→ **To do**: Please copy every line from the following entries in which the word "Figure" appears.

→ **Excerpted data**:

=== Begin Enclosure ===

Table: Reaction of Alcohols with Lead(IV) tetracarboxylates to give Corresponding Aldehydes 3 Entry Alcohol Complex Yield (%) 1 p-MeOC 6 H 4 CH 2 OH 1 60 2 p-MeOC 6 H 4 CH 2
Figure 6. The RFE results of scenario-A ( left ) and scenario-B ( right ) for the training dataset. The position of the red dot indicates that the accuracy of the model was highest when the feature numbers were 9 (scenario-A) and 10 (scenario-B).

=== End Enclosure ===
=== Begin Enclosure ===

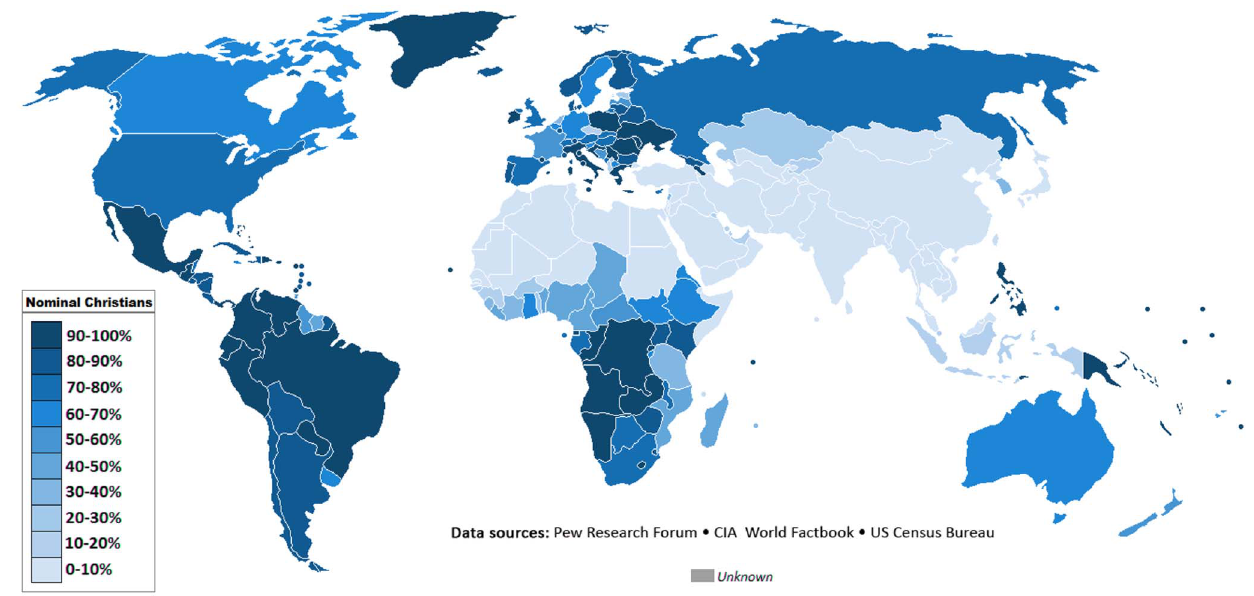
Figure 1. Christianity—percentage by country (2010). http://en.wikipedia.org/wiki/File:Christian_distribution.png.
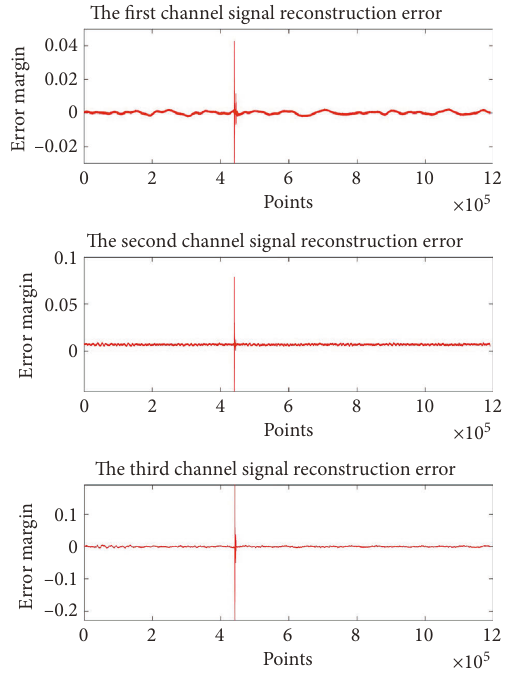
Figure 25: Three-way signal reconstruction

=== End Enclosure ===

→ **Response to the exercise**:
Figure 6. The RFE results of scenario-A ( left ) and scenario-B ( right ) for the training dataset. The position of the red dot indicates that the accuracy of the model was highest when the feature numbers were 9 (scenario-A) and 10 (scenario-B).
Figure 1. Christianity—percentage by country (2010). http://en.wikipedia.org/wiki/File:Christian_distribution.png.
Figure 25: Three-way signal reconstruction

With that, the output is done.